You’re looking to grow your money for the future, but recent market movements have made you question whether now is the right time to invest. Correctly timing the market is a huge challenge for even the most experienced investors, which is why you should aim to maximise your returns through pound cost averaging (don’t worry, it sounds more complicated than it actually is).
Can you time the market?
Correctly timing the market is one of the biggest challenges that investors face. To generate meaningful investment returns you would ideally invest when the market is at its lowest and sell when it is at its highest.
But timing trades isn’t easy; it requires a constant monitoring of financial markets, the skill to promptly respond to fluctuations, and enough spare cash to cover the high cost of regular trading.
Even the best-known fund managers and investors believe it’s almost impossible to time markets perfectly. Warren Buffett once famously said: “We continue to make more money when snoring than when active.”
Investors are left asking themselves two questions: how do we avoid putting our long-term investment goal at risk, and what can we do to improve our chances of entering the markets at the right opportunity?
Pound cost averaging
One way to work around market timing is to invest smaller amounts often, rather than a lump sum in one go. This strategy can be particularly beneficial during a time of turbulence and uncertainty.
Pound cost averaging is a technique where you make investments on a regular basis and therefore average the price you pay for the total investment over time.
Most investment instruments, such as single name equities, exchange-traded funds (ETFs) or open-ended mutual funds, are available for purchase through regular savings plans (such as ISA schemes) allowing investors to invest on a regular basis (e.g. monthly).
The key benefit of regular investing by setting up a direct debit is that you can avoid market speculation whilst also ironing out the fluctuation of an asset’s price over time, therefore, completely removing the trouble of finding the right time to invest.
To illustrate this strategy, we have simulated the result of a monthly contribution investment approach in comparison to a lump sum approach when making the same investment.
Let’s assume that an investor wants to increase their exposure to the UK equity market by investing £13,000 in a UK stock ETF from June 2017. The investor can either invest the lump sum at the start of the period, or choose to make monthly contributions in equal tranches at the start of each month over the next year to average out the purchasing cost.
By making monthly contributions whilst investing in a volatile and falling market, such as in the early start of 2018, the investor buys more shares at a lower price (£6.25 per share and 2,081 shares in total).
If the individual had invested the total amount at the start they would pay £6.60 per share and 1,969 shares in total. This is equivalent to a discount of 5.4% in price terms and will ultimately boost performance of the portfolio when markets recover.
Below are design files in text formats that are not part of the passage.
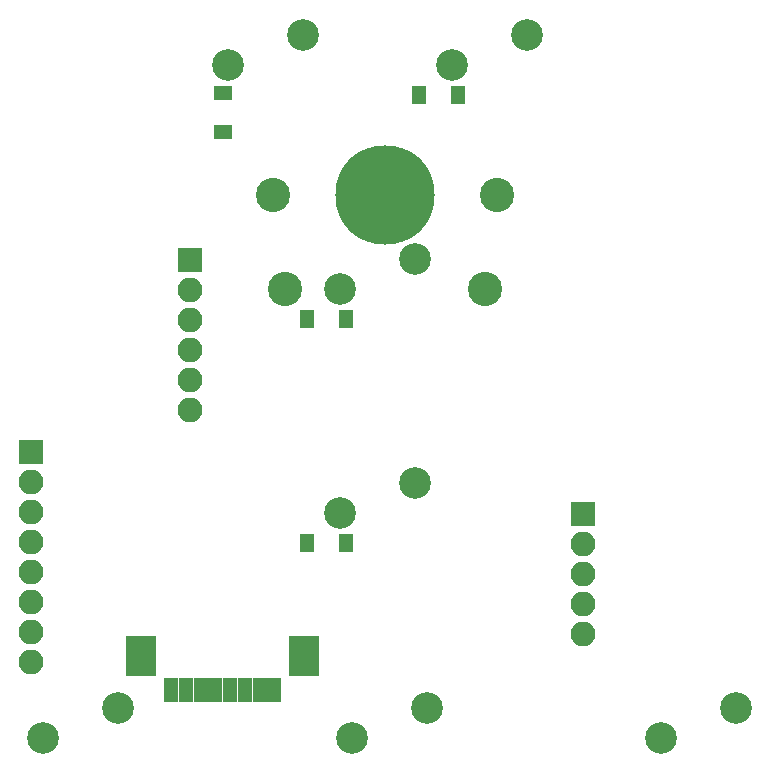
<source format=gbs>
G04 #@! TF.FileFunction,Soldermask,Bot*
%FSLAX46Y46*%
G04 Gerber Fmt 4.6, Leading zero omitted, Abs format (unit mm)*
G04 Created by KiCad (PCBNEW 4.0.5) date Sun Feb 26 14:27:26 2017*
%MOMM*%
%LPD*%
G01*
G04 APERTURE LIST*
%ADD10C,0.100000*%
%ADD11R,1.200000X2.100000*%
%ADD12R,2.600000X3.500000*%
%ADD13R,1.600000X1.300000*%
%ADD14R,1.300000X1.600000*%
%ADD15R,2.100000X2.100000*%
%ADD16O,2.100000X2.100000*%
%ADD17C,2.686000*%
%ADD18C,2.900000*%
%ADD19C,8.400000*%
G04 APERTURE END LIST*
D10*
D11*
X119875000Y-93450000D03*
X121125000Y-93450000D03*
X122375000Y-93450000D03*
X123625000Y-93450000D03*
X124875000Y-93450000D03*
X126125000Y-93450000D03*
X127375000Y-93450000D03*
X128625000Y-93450000D03*
D12*
X117375000Y-90550000D03*
X131125000Y-90550000D03*
D13*
X124250000Y-46150000D03*
X124250000Y-42850000D03*
D14*
X140850000Y-43000000D03*
X144150000Y-43000000D03*
X131350000Y-62000000D03*
X134650000Y-62000000D03*
X131350000Y-81000000D03*
X134650000Y-81000000D03*
D15*
X108000000Y-73250000D03*
D16*
X108000000Y-75790000D03*
X108000000Y-78330000D03*
X108000000Y-80870000D03*
X108000000Y-83410000D03*
X108000000Y-85950000D03*
X108000000Y-88490000D03*
X108000000Y-91030000D03*
D15*
X121500000Y-57000000D03*
D16*
X121500000Y-59540000D03*
X121500000Y-62080000D03*
X121500000Y-64620000D03*
X121500000Y-67160000D03*
X121500000Y-69700000D03*
D15*
X154750000Y-78500000D03*
D16*
X154750000Y-81040000D03*
X154750000Y-83580000D03*
X154750000Y-86120000D03*
X154750000Y-88660000D03*
D17*
X140540000Y-56920000D03*
X134190000Y-59460000D03*
X150040000Y-37920000D03*
X143690000Y-40460000D03*
X131040000Y-37920000D03*
X124690000Y-40460000D03*
X141540000Y-94920000D03*
X135190000Y-97460000D03*
X167690000Y-94920000D03*
X161340000Y-97460000D03*
X115390000Y-94920000D03*
X109040000Y-97460000D03*
X140540000Y-75920000D03*
X134190000Y-78460000D03*
D18*
X129500000Y-59500000D03*
X146500000Y-59500000D03*
X147500000Y-51500000D03*
D19*
X138000000Y-51500000D03*
D18*
X128500000Y-51500000D03*
M02*

</source>
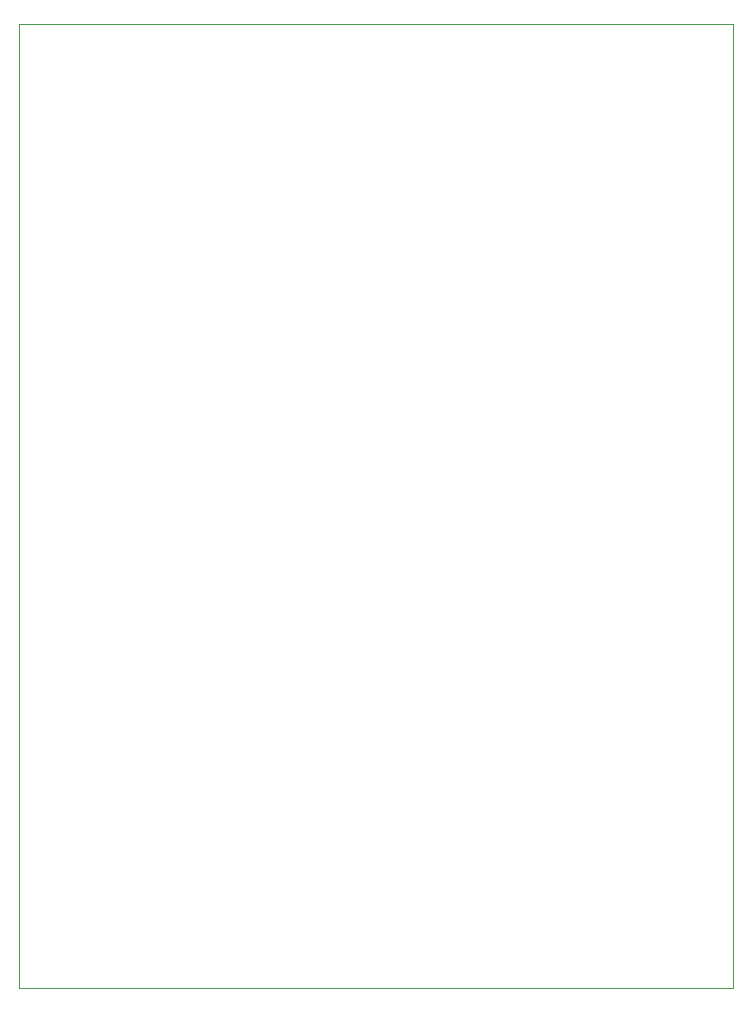
<source format=gbr>
%TF.GenerationSoftware,KiCad,Pcbnew,(5.99.0-12348-g4b436fb86d)*%
%TF.CreationDate,2021-09-23T14:41:55+01:00*%
%TF.ProjectId,Ampelope_Components,416d7065-6c6f-4706-955f-436f6d706f6e,rev?*%
%TF.SameCoordinates,Original*%
%TF.FileFunction,Profile,NP*%
%FSLAX46Y46*%
G04 Gerber Fmt 4.6, Leading zero omitted, Abs format (unit mm)*
G04 Created by KiCad (PCBNEW (5.99.0-12348-g4b436fb86d)) date 2021-09-23 14:41:55*
%MOMM*%
%LPD*%
G01*
G04 APERTURE LIST*
%TA.AperFunction,Profile*%
%ADD10C,0.120000*%
%TD*%
G04 APERTURE END LIST*
D10*
X160500000Y-50000000D02*
X160500000Y-131600000D01*
X100000000Y-50000000D02*
X100000000Y-131600000D01*
X100000000Y-131600000D02*
X160500000Y-131600000D01*
X100000000Y-50000000D02*
X160500000Y-50000000D01*
M02*

</source>
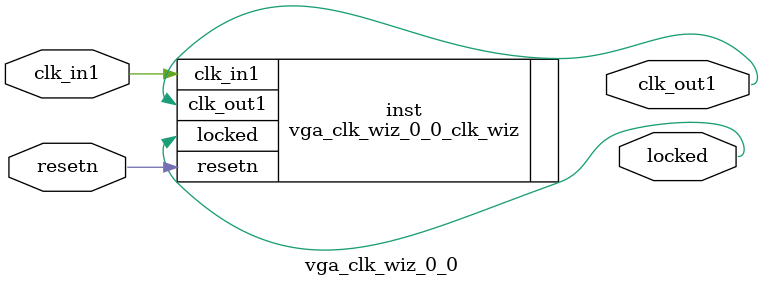
<source format=v>


`timescale 1ps/1ps

(* CORE_GENERATION_INFO = "vga_clk_wiz_0_0,clk_wiz_v6_0_11_0_0,{component_name=vga_clk_wiz_0_0,use_phase_alignment=true,use_min_o_jitter=false,use_max_i_jitter=false,use_dyn_phase_shift=false,use_inclk_switchover=false,use_dyn_reconfig=false,enable_axi=0,feedback_source=FDBK_AUTO,PRIMITIVE=MMCM,num_out_clk=1,clkin1_period=10.000,clkin2_period=10.000,use_power_down=false,use_reset=true,use_locked=true,use_inclk_stopped=false,feedback_type=SINGLE,CLOCK_MGR_TYPE=NA,manual_override=false}" *)

module vga_clk_wiz_0_0 
 (
  // Clock out ports
  output        clk_out1,
  // Status and control signals
  input         resetn,
  output        locked,
 // Clock in ports
  input         clk_in1
 );

  vga_clk_wiz_0_0_clk_wiz inst
  (
  // Clock out ports  
  .clk_out1(clk_out1),
  // Status and control signals               
  .resetn(resetn), 
  .locked(locked),
 // Clock in ports
  .clk_in1(clk_in1)
  );

endmodule

</source>
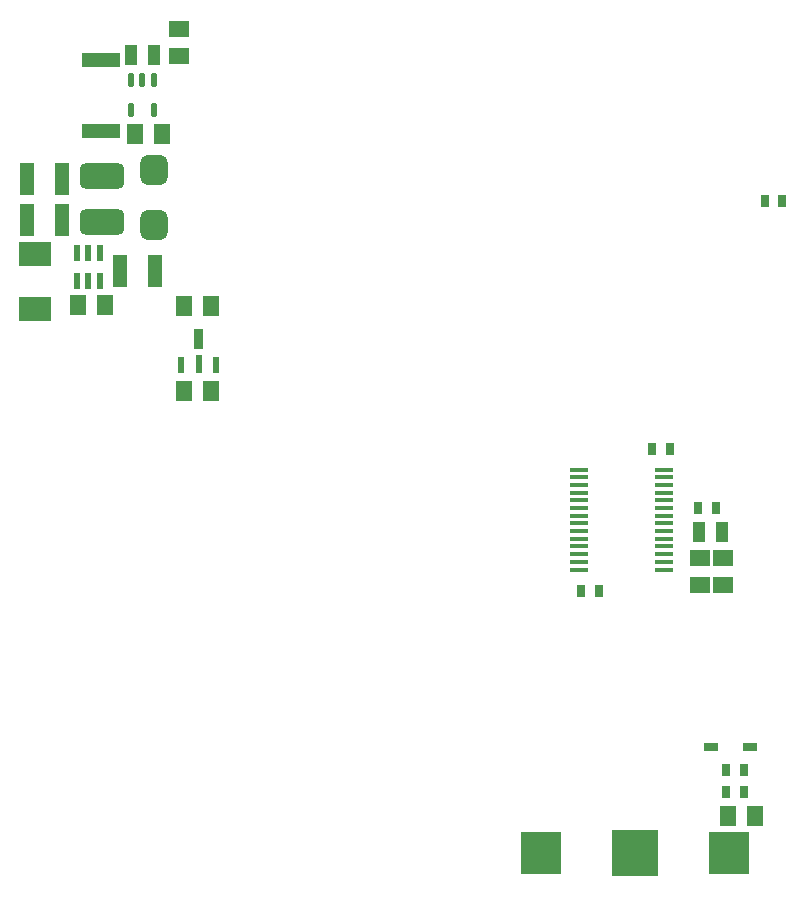
<source format=gbr>
%TF.GenerationSoftware,Altium Limited,Altium Designer,22.7.1 (60)*%
G04 Layer_Color=128*
%FSLAX45Y45*%
%MOMM*%
%TF.SameCoordinates,C4916FE7-F214-4651-8B13-81D0A890374D*%
%TF.FilePolarity,Positive*%
%TF.FileFunction,Paste,Bot*%
%TF.Part,Single*%
G01*
G75*
%TA.AperFunction,SMDPad,CuDef*%
%ADD23R,1.16000X2.72000*%
%ADD24R,1.40000X1.70000*%
%ADD25R,1.70000X1.40000*%
%ADD26R,1.00000X1.70000*%
%ADD27R,0.80000X1.00000*%
%ADD60R,3.50000X3.60000*%
%ADD61R,4.00000X4.00000*%
%ADD62R,0.48000X1.40000*%
%ADD63R,0.56000X1.52500*%
G04:AMPARAMS|DCode=64|XSize=1.34mm|YSize=0.59mm|CornerRadius=0.07375mm|HoleSize=0mm|Usage=FLASHONLY|Rotation=270.000|XOffset=0mm|YOffset=0mm|HoleType=Round|Shape=RoundedRectangle|*
%AMROUNDEDRECTD64*
21,1,1.34000,0.44250,0,0,270.0*
21,1,1.19250,0.59000,0,0,270.0*
1,1,0.14750,-0.22125,-0.59625*
1,1,0.14750,-0.22125,0.59625*
1,1,0.14750,0.22125,0.59625*
1,1,0.14750,0.22125,-0.59625*
%
%ADD64ROUNDEDRECTD64*%
%ADD65R,2.70000X2.05000*%
G04:AMPARAMS|DCode=66|XSize=2.2mm|YSize=3.8mm|CornerRadius=0.55mm|HoleSize=0mm|Usage=FLASHONLY|Rotation=270.000|XOffset=0mm|YOffset=0mm|HoleType=Round|Shape=RoundedRectangle|*
%AMROUNDEDRECTD66*
21,1,2.20000,2.70000,0,0,270.0*
21,1,1.10000,3.80000,0,0,270.0*
1,1,1.10000,-1.35000,-0.55000*
1,1,1.10000,-1.35000,0.55000*
1,1,1.10000,1.35000,0.55000*
1,1,1.10000,1.35000,-0.55000*
%
%ADD66ROUNDEDRECTD66*%
G04:AMPARAMS|DCode=67|XSize=2.3mm|YSize=2.5mm|CornerRadius=0.575mm|HoleSize=0mm|Usage=FLASHONLY|Rotation=0.000|XOffset=0mm|YOffset=0mm|HoleType=Round|Shape=RoundedRectangle|*
%AMROUNDEDRECTD67*
21,1,2.30000,1.35000,0,0,0.0*
21,1,1.15000,2.50000,0,0,0.0*
1,1,1.15000,0.57500,-0.67500*
1,1,1.15000,-0.57500,-0.67500*
1,1,1.15000,-0.57500,0.67500*
1,1,1.15000,0.57500,0.67500*
%
%ADD67ROUNDEDRECTD67*%
G04:AMPARAMS|DCode=68|XSize=1.21mm|YSize=0.59mm|CornerRadius=0.1475mm|HoleSize=0mm|Usage=FLASHONLY|Rotation=270.000|XOffset=0mm|YOffset=0mm|HoleType=Round|Shape=RoundedRectangle|*
%AMROUNDEDRECTD68*
21,1,1.21000,0.29500,0,0,270.0*
21,1,0.91500,0.59000,0,0,270.0*
1,1,0.29500,-0.14750,-0.45750*
1,1,0.29500,-0.14750,0.45750*
1,1,0.29500,0.14750,0.45750*
1,1,0.29500,0.14750,-0.45750*
%
%ADD68ROUNDEDRECTD68*%
%ADD69R,3.27000X1.15000*%
%ADD70R,1.50000X0.40000*%
%ADD71R,1.21000X0.73000*%
G36*
X1758000Y4986250D02*
Y4814250D01*
X1834000D01*
Y4986250D01*
X1758000D01*
D02*
G37*
D23*
X1430000Y5480454D02*
D03*
X1135000D02*
D03*
X345000Y5910454D02*
D03*
X640000D02*
D03*
Y6260454D02*
D03*
X345000D02*
D03*
D24*
X778200Y5190454D02*
D03*
X1006800D02*
D03*
X1484300Y6640000D02*
D03*
X1255700D02*
D03*
X1900300Y5184000D02*
D03*
X1671700D02*
D03*
Y4464000D02*
D03*
X1900300D02*
D03*
X6275700Y860000D02*
D03*
X6504300D02*
D03*
D25*
X1630000Y7524300D02*
D03*
Y7295700D02*
D03*
X6040001Y3044300D02*
D03*
Y2815700D02*
D03*
X6240001Y3044300D02*
D03*
Y2815700D02*
D03*
D26*
X1225000Y7310000D02*
D03*
X1415000D02*
D03*
X6225001Y3270000D02*
D03*
X6035001D02*
D03*
D27*
X6740000Y6070001D02*
D03*
X6590000D02*
D03*
X5785000Y3970000D02*
D03*
X5635000D02*
D03*
X6175000Y3470000D02*
D03*
X6025000D02*
D03*
X5185000Y2770000D02*
D03*
X5035000D02*
D03*
X6415000Y1250000D02*
D03*
X6265000D02*
D03*
X6415000Y1070000D02*
D03*
X6265000D02*
D03*
D60*
X6285000Y550000D02*
D03*
X4695000D02*
D03*
D61*
X5490000D02*
D03*
D62*
X1646000Y4681500D02*
D03*
X1946000D02*
D03*
D63*
X1796000Y4687500D02*
D03*
D64*
X767500Y5629454D02*
D03*
X862500D02*
D03*
X957500D02*
D03*
Y5391454D02*
D03*
X862500D02*
D03*
X767500D02*
D03*
D65*
X412500Y5155454D02*
D03*
Y5625454D02*
D03*
D66*
X982500Y5890000D02*
D03*
Y6280000D02*
D03*
D67*
X1420000Y6330000D02*
D03*
Y5870000D02*
D03*
D68*
X1225000Y7090547D02*
D03*
X1320000D02*
D03*
X1415000D02*
D03*
Y6839547D02*
D03*
X1225000D02*
D03*
D69*
X970000Y6663654D02*
D03*
Y7266254D02*
D03*
D70*
X5015000Y2950000D02*
D03*
Y3015000D02*
D03*
Y3080000D02*
D03*
Y3145000D02*
D03*
Y3210000D02*
D03*
Y3275000D02*
D03*
Y3340000D02*
D03*
Y3405000D02*
D03*
Y3470000D02*
D03*
Y3535000D02*
D03*
Y3600000D02*
D03*
Y3665000D02*
D03*
Y3730000D02*
D03*
Y3795000D02*
D03*
X5740000D02*
D03*
Y3730000D02*
D03*
Y3665000D02*
D03*
Y3600000D02*
D03*
Y3535000D02*
D03*
Y3470000D02*
D03*
Y3405000D02*
D03*
Y3340000D02*
D03*
Y3275000D02*
D03*
Y3210000D02*
D03*
Y3145000D02*
D03*
Y3080000D02*
D03*
Y3015000D02*
D03*
Y2950000D02*
D03*
D71*
X6132000Y1450000D02*
D03*
X6468000D02*
D03*
%TF.MD5,89e84f738d193cb20925f7f2c0395cd2*%
M02*

</source>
However, making regular investments over time in a rising market can also lead to a higher average cost of purchase compared to investing the lump sum at the start.
Building a strong portfolio
Building an investment portfolio that reflects your investor profile, appetite for risk and time horizon puts you in the best position to protect or grow your money during times of uncertainty. If your goals are in the near future, you’ll prioritise protecting the value of your money, whilst if you have longer-term goals like retirement you will focus on growing it.
By reflecting these needs in the mix of investments in your portfolio, you can make sure you’re in the best position to reach your goals.
This can be quite difficult to do yourself, which is why we’re committed to providing cost-effective investment advice to all our investors. We’ll match you to an investment portfolio that reflects you, your financial background and your financial goals. Our experienced fund managers will continue to manage your portfolio for as long as you invest with us.
This means the hardest decision you have to make is how much and how often you want to invest. You can make the process even easier by setting up a direct debit.
In general, a pound cost averaging strategy provides more flexibility as you can avoid committing a large sum of cash at the start of the investment period. Investors can build a strong portfolio by investing little and often.
Establishing a disciplined and regular investment pattern is a great habit for UK savers at any time. In doing this, you take the emotion and speculation out of the investment process and returns will be smoother amid market volatility.
When it comes to investing, slow and steady wins the race.